::: Texto para revisar :::
OPINIÓN: Poco y escaso crédito


18-8-2010 - LAS ENTIDADES FINANCIERAS Y EL BANCO CENTRAL DEBATEN SOBRE EL NIVEL DE PRESTAMOS A LA PRODUCCION

En Diputados comenzó el tratamiento de proyectos para una nueva ley de entidades financieras. En esas iniciativas se coincide en la necesidad de orientar el crédito al sector productivo. Los bancos afirman que hoy el BC tiene herramientas monetarias para impulsar esa política.

Los diputados que integran la Comisión de Finanzas iniciaron el debate del proyecto de nueva ley de entidades financieras. Hasta el momento existen tres iniciativas. La principal diferencia es que la impulsada por Carlos Heller contempla al sistema financiero como un servicio público. Esto implica la posibilidad de que el Estado pueda intervenir con más herramientas en esa rentable actividad. Como rasgo común se encuentra la intención de redireccionar el crédito hacia el sector productivo. De todos modos, la actual Carta Orgánica del Banco Central contempla esa posibilidad.

La premisa de la que parte Heller es limitar la concentración de la actividad en pocas entidades y acercar todos los servicios bancarios principalmente a las pymes. Ese proyecto convertido en ley obligaría a los bancos a destinar no menos de un 38 por ciento del total de sus financiaciones del sector privado a micro, pequeñas y medianas empresas y un 2 por ciento a microemprendimientos. Estos mínimos forzarían una reorientación de los fondos. Los bancos se encuentran actualmente volcados al negocio transaccional, con poca vocación de intensificar la intermediación financiera.

El exceso de liquidez en el sistema no se destina a líneas para el sector empresario , sino que gran parte es colocado en instrumentos de deuda de corto plazo emitidos por el Banco Central. Esta semana la autoridad monetaria absorbió 2323 millones de pesos del mercado a través de Letras y Notas, convalidando tasas del 11,3 al 14,8 por ciento, según el plazo. Esa opción es tentadora para los banqueros por la elevada tasa y el bajo riesgo. Incluso el gobierno porteño colocó parte del dinero obtenido en la última emisión de bonos Tango, supuestamente para obras de infraestructura, en este tipo de activos.

Las cámaras que reúnen a bancos nacionales y extranjeros señalan que hoy existe una serie de instrumentos que podría utilizar el Central para redireccionar los fondos. Afirman que el BC no los aplica. “Debe trabajarse sobre mecanismos que permitan mediante encajes que los fondos tengan una orientación mejor. Si uno presta para la inversión y a largo plazo, debería tener un beneficio en cuanto al (menor) encaje que el que presta a una tasa más alta y a corto plazo”, explicó el titular del Banco Nación, Juan Carlos Fábrega. El encaje es la inmovilización de una parte de los depósitos.

La creación de requerimientos mínimos de capital se circunscribe a las normas de Basilea. Esas normas potenciaban los préstamos de corto plazo, ya que los encajes se hacían de acuerdo con la calificación del destino de la inmovilización. Un préstamo de corto plazo suele ser más seguro que los de largo. Esto buscó cambiarse con Basilea II, sin mucho éxito hasta el momento. No obstante, en la Carta Orgánica del Central está contemplada la posibilidad de utilizar esta herramienta. En su artículo 18 permite “establecer políticas financieras orientadas a las pymes y a las economías regionales, por medio de exigencia de reserva o encajes diferenciales”.

Por el momento, el encaje sólo varía según la clasificación del depósito en cada banco. En los últimos años hubo varias propuestas para que el BC utilice este mecanismo. La primera vez fue con la ex ministra de Economía Felisa Miceli y el pedido se fue sucediendo con cada uno de los sucesivos titulares del Palacio de Hacienda. La gestión de Martín Redrado en el Central impidió que el pedido llegara a buen puerto. En la plaza financiera sostienen que con una orientación más industrialista, la actual titular del Central, Mercedes Marcó del Pont, podría encarar un programa de ese tipo.
:::
### [Consignas de trabajo]
1. Según el texto sobre el crédito productivo, ¿qué porcentaje mínimo de sus financiaciones al sector privado tendrían que destinar los bancos a micro, pequeñas y medianas empresas con el proyecto de Heller?
2. Transcribe del texto sobre el crédito productivo todo lo que va desde "En Diputados comenzó" hasta "impulsar esa política.".
::: Sección de datos :::
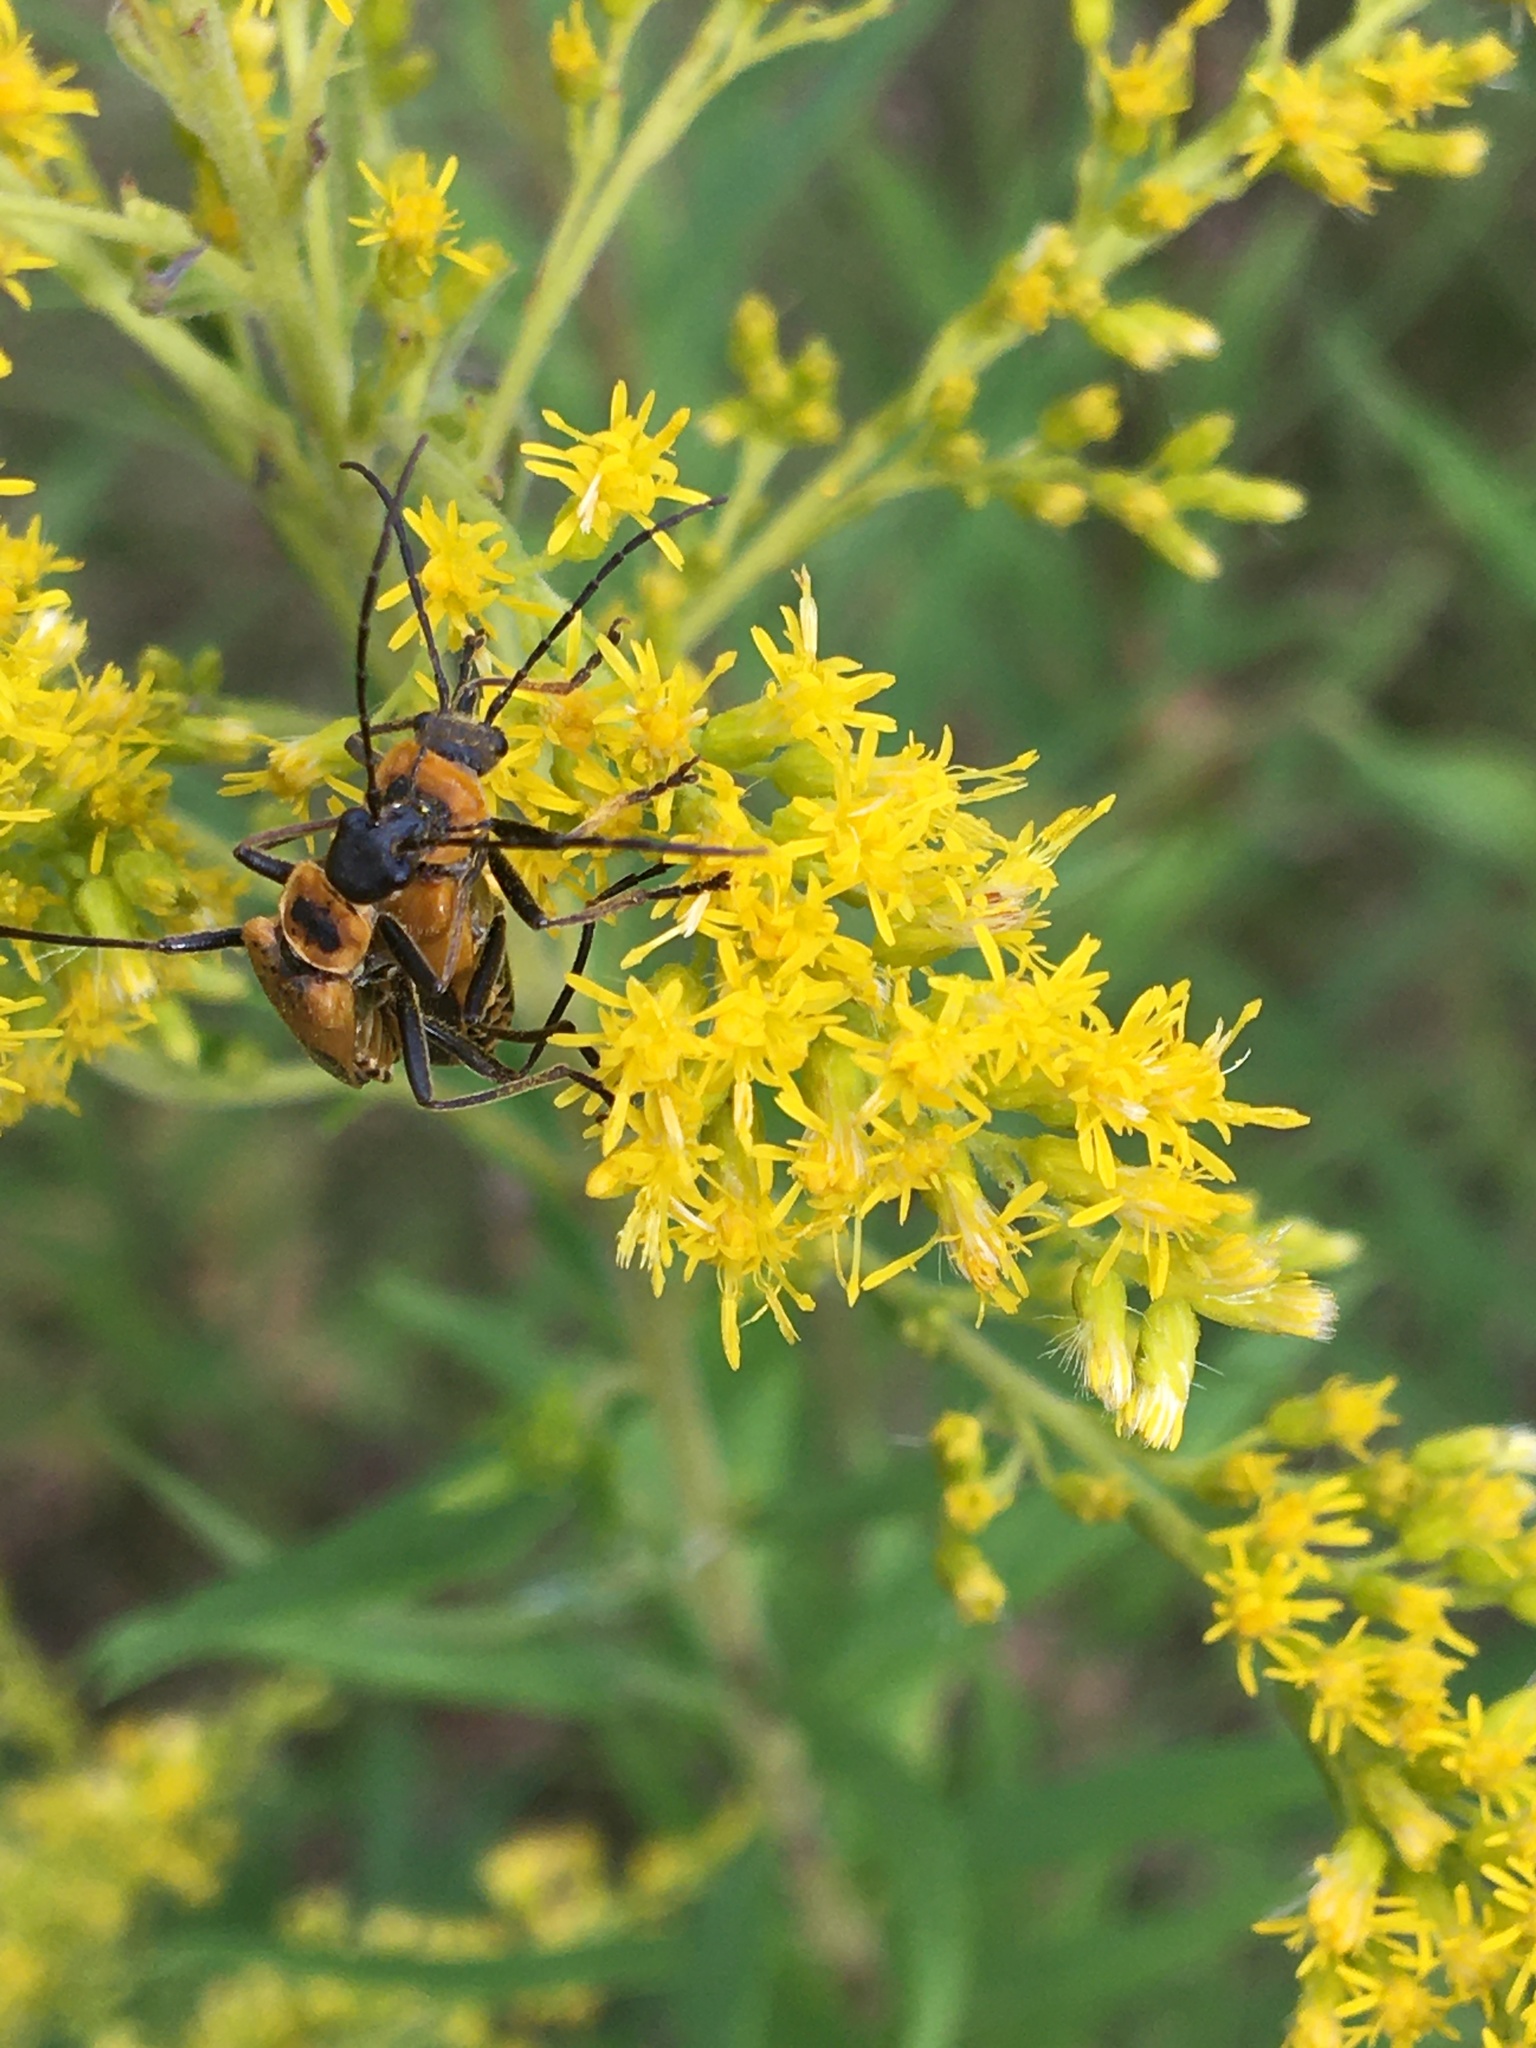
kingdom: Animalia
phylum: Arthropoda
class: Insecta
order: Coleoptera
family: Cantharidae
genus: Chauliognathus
:::
::: Sección de datos :::
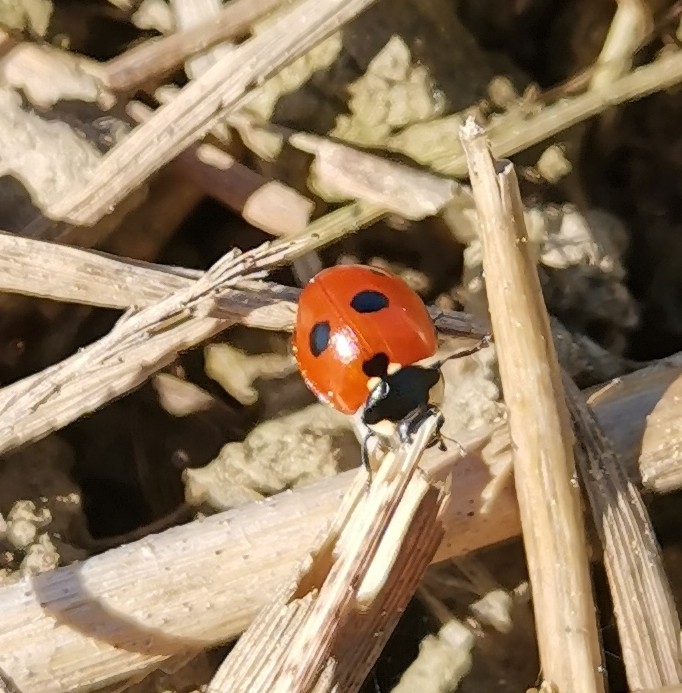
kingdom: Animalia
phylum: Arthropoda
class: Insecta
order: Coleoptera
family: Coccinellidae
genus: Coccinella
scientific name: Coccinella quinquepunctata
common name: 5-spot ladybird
:::
### [Respuestas por tarea]
1. No menos de un 38 por ciento.

2.
En Diputados comenzó el tratamiento de proyectos para una nueva ley de entidades financieras. En esas iniciativas se coincide en la necesidad de orientar el crédito al sector productivo. Los bancos afirman que hoy el BC tiene herramientas monetarias para impulsar esa política.